## WORK INSTRUCTIONS
Whenever the word "Fossen" shows up in a line of the data, copy that line.
=== RECORD SET ===
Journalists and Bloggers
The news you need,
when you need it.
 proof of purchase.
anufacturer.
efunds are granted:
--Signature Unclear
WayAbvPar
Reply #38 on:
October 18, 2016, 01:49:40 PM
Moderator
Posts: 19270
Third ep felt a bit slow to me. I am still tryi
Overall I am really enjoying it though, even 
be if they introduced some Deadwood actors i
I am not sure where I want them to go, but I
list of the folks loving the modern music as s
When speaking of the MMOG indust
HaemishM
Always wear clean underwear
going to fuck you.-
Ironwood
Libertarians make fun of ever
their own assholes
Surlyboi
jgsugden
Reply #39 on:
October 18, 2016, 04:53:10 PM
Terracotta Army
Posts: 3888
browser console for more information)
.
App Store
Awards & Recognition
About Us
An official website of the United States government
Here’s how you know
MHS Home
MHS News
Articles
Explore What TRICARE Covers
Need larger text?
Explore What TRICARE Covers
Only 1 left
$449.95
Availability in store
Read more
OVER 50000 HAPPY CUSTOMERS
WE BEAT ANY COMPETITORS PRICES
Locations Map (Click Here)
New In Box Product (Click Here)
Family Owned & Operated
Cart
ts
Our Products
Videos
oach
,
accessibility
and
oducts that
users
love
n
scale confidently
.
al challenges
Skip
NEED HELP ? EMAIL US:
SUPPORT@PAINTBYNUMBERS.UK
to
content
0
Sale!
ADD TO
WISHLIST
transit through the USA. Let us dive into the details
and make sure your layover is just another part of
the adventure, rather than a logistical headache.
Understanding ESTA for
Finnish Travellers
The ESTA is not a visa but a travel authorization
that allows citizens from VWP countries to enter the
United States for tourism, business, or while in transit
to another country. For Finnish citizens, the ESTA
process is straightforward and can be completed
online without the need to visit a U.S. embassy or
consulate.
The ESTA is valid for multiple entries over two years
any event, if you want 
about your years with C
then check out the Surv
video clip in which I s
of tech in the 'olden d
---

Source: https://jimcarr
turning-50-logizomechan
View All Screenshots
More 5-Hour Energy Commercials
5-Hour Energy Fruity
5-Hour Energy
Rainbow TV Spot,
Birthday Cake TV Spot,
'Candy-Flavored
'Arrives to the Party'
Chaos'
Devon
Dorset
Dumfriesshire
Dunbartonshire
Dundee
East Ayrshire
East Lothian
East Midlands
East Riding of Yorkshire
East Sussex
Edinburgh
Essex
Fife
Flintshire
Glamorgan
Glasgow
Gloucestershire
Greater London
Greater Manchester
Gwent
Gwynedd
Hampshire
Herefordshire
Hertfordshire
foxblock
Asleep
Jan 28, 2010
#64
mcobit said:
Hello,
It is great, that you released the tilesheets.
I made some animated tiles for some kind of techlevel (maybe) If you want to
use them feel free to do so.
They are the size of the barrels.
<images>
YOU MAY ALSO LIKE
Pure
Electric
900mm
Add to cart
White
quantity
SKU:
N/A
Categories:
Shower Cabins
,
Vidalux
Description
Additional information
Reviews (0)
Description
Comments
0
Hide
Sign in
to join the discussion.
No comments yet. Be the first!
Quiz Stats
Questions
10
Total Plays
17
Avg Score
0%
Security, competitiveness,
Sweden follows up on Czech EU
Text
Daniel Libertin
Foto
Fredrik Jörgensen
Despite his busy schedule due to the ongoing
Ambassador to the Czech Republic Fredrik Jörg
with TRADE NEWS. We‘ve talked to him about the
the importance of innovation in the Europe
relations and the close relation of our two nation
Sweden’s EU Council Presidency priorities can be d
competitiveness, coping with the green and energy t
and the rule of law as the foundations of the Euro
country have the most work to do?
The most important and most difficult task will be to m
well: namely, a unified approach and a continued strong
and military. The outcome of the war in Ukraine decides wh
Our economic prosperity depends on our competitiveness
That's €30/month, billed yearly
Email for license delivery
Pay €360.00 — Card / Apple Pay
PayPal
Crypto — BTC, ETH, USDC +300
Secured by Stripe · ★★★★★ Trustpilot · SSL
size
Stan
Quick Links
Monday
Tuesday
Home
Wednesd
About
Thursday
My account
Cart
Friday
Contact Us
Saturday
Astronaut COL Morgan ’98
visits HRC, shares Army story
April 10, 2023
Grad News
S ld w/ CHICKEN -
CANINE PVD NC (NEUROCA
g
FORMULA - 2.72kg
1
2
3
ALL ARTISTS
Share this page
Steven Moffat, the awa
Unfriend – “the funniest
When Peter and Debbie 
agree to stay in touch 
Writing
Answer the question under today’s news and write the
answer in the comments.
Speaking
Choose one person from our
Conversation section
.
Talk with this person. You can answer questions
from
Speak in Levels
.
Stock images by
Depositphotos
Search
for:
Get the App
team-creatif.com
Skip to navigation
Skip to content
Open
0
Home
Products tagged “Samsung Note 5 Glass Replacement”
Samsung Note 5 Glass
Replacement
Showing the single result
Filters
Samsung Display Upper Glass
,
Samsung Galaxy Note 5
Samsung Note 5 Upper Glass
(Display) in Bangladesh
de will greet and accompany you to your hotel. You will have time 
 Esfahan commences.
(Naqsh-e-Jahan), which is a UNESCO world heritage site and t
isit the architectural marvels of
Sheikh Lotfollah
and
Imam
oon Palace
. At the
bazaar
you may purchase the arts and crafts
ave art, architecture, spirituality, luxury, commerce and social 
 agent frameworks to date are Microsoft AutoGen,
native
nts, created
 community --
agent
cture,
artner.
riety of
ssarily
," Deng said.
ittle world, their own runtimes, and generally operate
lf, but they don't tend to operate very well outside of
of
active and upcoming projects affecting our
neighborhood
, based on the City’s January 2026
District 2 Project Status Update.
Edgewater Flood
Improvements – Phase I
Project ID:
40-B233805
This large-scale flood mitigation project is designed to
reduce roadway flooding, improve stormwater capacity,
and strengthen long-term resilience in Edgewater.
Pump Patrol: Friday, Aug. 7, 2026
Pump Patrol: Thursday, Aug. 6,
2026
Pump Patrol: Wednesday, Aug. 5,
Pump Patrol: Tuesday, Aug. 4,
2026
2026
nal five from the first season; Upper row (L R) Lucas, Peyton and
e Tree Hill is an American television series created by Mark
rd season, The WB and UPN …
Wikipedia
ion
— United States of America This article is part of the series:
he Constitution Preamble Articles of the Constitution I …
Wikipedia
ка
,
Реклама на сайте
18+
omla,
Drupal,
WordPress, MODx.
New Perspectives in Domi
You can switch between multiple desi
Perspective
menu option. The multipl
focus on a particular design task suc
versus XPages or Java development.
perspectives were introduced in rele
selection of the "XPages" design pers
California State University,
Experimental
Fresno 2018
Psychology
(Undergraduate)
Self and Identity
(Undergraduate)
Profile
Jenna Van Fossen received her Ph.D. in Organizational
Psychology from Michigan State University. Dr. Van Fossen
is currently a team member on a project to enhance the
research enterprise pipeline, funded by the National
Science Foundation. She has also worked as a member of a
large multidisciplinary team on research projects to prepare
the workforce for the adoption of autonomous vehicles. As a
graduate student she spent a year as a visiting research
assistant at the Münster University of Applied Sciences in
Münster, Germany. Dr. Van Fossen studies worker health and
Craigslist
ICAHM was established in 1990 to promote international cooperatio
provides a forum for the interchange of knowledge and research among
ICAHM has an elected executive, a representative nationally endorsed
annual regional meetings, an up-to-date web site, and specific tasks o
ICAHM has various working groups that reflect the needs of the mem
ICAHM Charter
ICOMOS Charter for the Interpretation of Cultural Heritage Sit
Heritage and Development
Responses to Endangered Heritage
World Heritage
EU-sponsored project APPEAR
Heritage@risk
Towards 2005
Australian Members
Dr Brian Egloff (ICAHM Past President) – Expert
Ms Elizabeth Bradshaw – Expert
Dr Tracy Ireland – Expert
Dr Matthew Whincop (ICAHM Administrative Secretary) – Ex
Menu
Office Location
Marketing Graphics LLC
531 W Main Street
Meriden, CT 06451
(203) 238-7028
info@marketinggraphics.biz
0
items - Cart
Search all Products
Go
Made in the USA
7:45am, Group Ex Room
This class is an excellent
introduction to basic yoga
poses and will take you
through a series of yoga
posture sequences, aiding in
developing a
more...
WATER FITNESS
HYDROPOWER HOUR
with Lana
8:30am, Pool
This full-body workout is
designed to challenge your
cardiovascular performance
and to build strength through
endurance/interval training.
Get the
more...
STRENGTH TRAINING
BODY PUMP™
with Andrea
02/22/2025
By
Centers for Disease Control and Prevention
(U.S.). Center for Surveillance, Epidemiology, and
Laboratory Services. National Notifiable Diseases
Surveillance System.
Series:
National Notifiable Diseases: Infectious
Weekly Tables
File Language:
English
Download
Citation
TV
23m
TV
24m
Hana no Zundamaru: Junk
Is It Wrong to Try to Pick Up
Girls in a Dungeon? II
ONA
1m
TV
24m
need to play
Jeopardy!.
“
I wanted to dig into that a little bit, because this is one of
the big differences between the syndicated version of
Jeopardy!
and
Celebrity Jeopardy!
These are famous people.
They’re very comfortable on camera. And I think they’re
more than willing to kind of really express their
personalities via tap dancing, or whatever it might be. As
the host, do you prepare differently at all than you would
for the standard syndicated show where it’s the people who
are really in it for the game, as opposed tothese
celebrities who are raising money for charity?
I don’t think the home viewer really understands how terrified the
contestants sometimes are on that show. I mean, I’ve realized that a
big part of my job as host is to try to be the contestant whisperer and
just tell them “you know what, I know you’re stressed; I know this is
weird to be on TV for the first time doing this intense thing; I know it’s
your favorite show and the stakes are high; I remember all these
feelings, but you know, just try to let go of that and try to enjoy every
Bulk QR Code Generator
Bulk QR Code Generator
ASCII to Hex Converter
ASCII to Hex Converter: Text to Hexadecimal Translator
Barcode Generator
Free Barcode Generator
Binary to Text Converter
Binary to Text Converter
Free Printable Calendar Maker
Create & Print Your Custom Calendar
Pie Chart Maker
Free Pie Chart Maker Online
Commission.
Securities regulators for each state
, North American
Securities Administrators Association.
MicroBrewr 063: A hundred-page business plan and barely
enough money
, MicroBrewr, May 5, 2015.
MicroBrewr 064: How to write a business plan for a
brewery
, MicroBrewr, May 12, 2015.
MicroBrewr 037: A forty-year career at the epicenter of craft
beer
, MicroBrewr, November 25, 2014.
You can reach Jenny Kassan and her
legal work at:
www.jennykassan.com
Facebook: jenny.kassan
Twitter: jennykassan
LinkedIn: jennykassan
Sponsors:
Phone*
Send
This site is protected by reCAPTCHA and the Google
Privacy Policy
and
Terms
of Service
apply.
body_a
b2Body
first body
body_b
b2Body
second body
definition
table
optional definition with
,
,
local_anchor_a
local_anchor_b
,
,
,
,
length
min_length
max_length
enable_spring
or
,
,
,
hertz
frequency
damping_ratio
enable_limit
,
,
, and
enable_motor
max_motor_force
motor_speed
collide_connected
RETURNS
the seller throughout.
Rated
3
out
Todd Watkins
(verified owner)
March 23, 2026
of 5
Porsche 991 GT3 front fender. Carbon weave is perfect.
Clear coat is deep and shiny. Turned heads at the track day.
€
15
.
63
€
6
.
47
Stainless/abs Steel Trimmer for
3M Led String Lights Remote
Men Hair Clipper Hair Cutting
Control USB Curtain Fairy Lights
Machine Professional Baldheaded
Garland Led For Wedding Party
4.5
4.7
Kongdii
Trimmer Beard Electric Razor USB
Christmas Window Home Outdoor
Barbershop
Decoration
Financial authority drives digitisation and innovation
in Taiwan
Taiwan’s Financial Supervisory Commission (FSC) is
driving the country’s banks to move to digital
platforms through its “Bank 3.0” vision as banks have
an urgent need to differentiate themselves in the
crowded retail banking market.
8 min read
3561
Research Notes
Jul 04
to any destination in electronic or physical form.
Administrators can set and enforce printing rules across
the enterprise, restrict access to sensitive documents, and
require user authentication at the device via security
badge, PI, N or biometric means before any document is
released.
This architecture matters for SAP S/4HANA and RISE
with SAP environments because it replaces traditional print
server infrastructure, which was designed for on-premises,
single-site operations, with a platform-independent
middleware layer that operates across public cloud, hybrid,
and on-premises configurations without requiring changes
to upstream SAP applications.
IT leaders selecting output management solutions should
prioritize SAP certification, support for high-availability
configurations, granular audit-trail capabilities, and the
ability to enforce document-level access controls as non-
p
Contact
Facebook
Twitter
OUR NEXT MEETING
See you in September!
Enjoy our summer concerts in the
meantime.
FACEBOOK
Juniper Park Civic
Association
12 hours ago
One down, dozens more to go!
===
## RESPONSE BELOW
Jenna Van Fossen received her Ph.D. in Organizational
Psychology from Michigan State University. Dr. Van Fossen
Münster, Germany. Dr. Van Fossen studies worker health and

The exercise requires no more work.